§ **DIRECTIONS FOR THIS TASK**
Rewrite the records below, starting at the line that has "Which series has the widest spread of values?" and stopping after the line that has "Reading left to", with "chart" replaced by "graph" and everything else unchanged. Leave the pictures out.

§ **RECORDS FOR THE TASK**
----------

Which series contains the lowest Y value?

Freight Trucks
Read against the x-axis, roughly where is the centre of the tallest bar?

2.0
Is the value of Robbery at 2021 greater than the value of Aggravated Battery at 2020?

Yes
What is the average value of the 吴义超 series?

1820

----------

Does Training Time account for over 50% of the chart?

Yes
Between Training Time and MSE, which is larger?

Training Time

----------

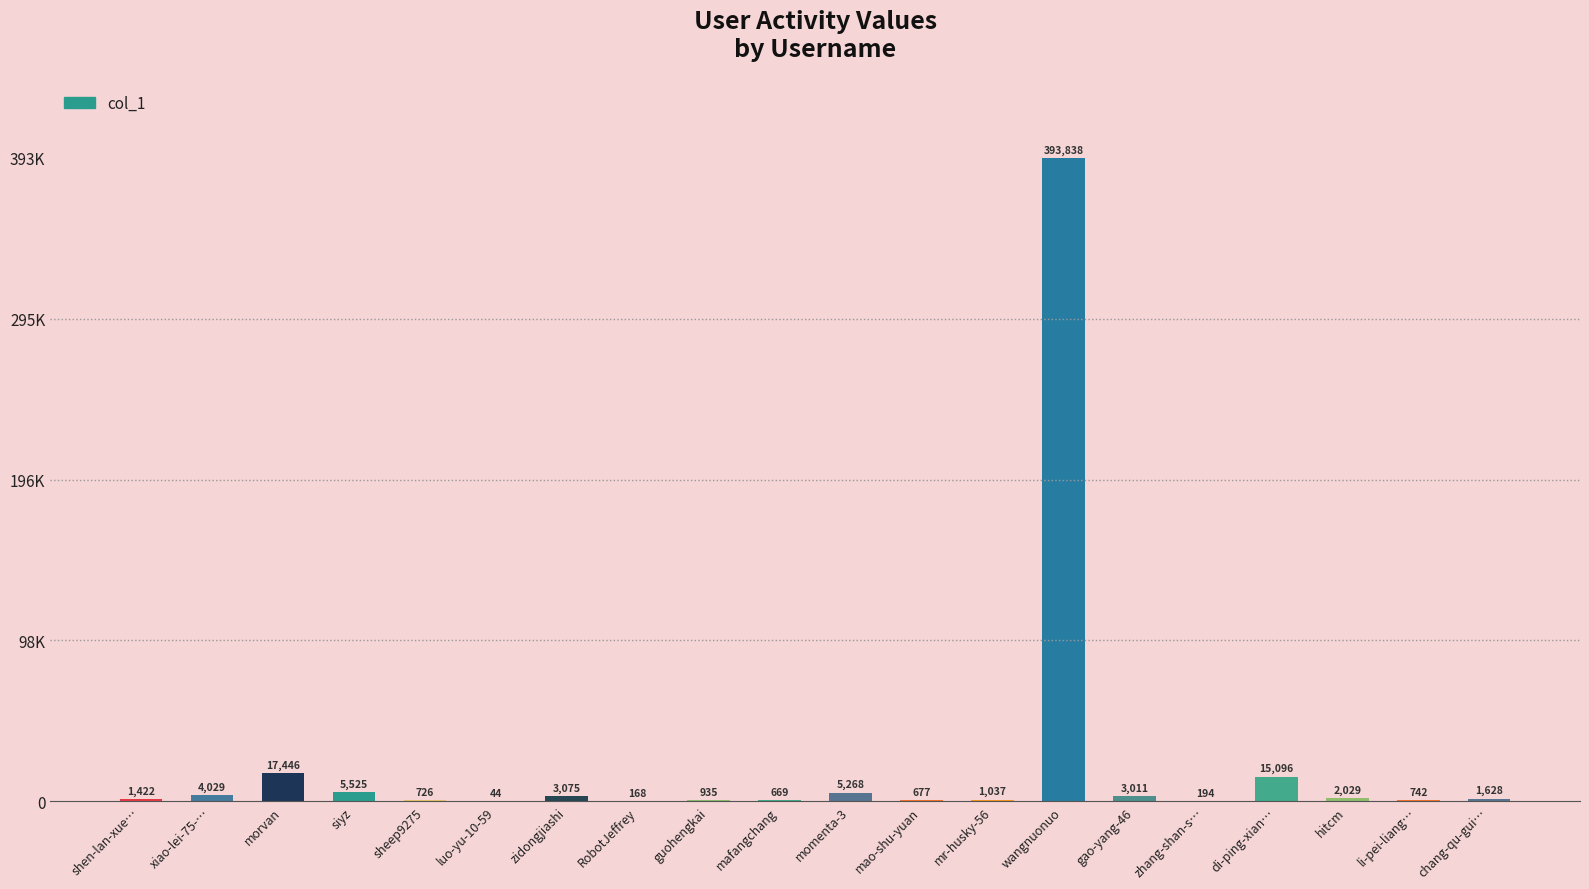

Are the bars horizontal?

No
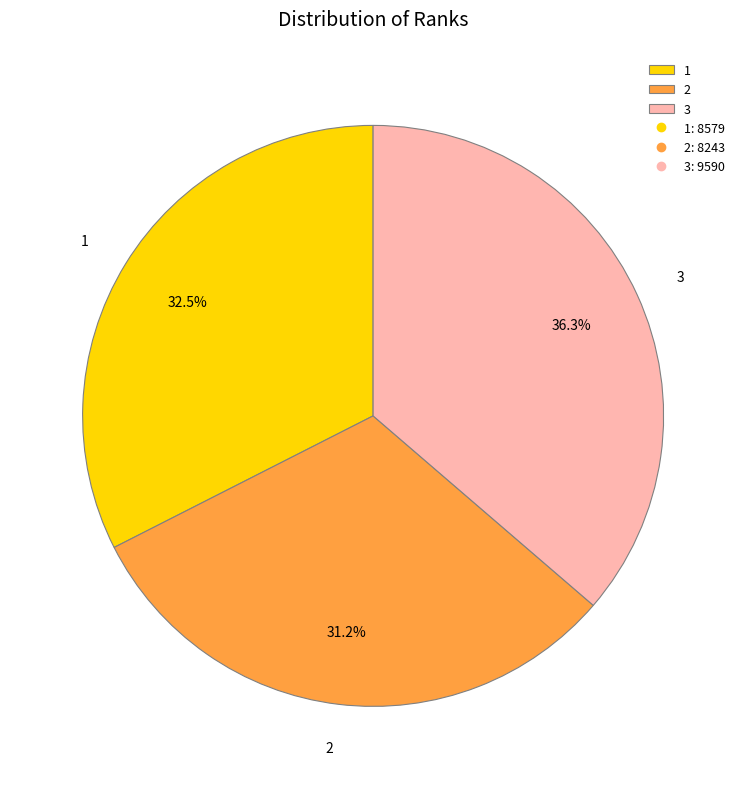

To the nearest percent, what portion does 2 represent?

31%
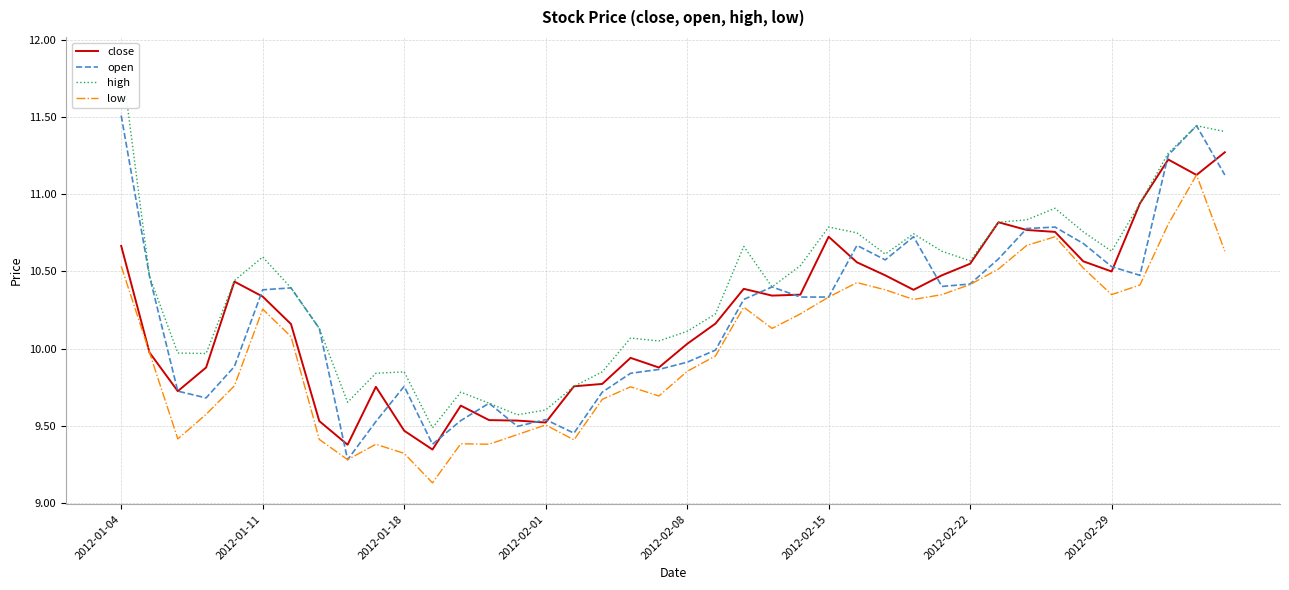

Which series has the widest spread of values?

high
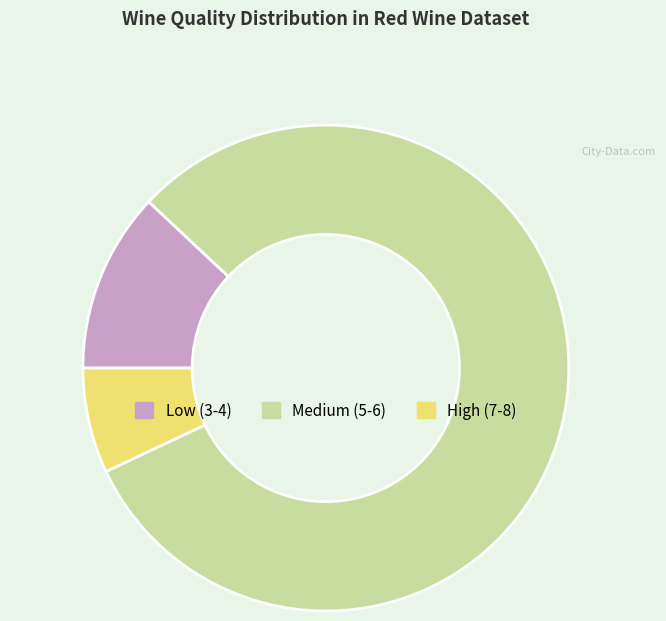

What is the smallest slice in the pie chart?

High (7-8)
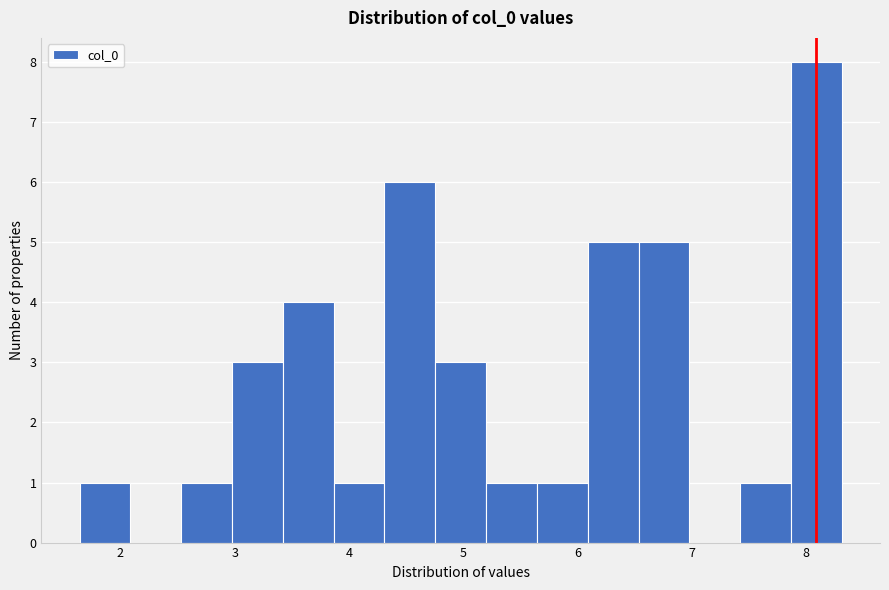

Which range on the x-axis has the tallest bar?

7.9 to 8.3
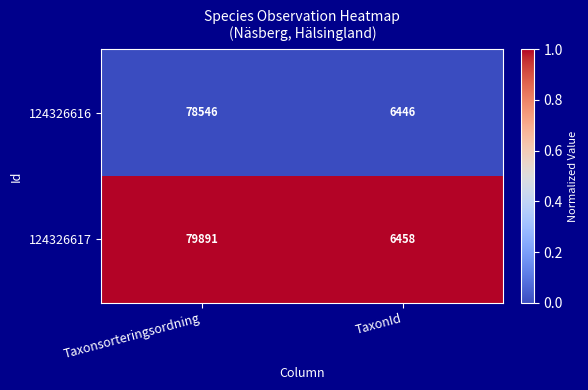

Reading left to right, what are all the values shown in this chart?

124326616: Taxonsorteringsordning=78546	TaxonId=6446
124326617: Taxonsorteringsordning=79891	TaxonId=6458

----------

§ **REPLY**
Which series has the widest spread of values?

high

What is the smallest slice in the pie graph?

High (7-8)

Which range on the x-axis has the tallest bar?

7.9 to 8.3

Reading left to right, what are all the values shown in this graph?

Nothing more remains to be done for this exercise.